Data listing |
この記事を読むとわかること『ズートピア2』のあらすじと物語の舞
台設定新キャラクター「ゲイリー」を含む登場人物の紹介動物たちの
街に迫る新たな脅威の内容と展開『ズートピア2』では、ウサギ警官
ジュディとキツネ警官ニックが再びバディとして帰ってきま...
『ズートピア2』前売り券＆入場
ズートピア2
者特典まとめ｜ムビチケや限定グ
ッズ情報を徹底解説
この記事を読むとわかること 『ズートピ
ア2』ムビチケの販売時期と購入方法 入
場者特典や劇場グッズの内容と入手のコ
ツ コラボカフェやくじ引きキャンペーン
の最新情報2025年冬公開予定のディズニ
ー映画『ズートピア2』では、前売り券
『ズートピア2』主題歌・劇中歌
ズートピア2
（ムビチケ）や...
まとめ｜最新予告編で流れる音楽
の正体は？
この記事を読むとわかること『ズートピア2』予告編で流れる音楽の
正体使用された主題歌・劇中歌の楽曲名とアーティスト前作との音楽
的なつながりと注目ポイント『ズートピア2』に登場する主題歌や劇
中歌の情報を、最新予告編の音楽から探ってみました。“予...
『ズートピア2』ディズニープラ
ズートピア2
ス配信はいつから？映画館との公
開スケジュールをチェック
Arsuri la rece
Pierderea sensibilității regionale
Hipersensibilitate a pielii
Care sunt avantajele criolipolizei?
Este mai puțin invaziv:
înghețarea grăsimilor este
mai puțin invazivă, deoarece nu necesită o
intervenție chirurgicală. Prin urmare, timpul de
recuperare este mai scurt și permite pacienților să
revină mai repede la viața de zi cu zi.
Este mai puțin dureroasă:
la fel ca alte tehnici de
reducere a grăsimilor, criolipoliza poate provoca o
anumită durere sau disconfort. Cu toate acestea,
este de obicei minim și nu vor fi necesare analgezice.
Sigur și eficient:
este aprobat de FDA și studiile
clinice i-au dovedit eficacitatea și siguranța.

Work instruction |
What is the number of lines above that contain "puțin"? Answer with that number only.

Output for this exercise |
3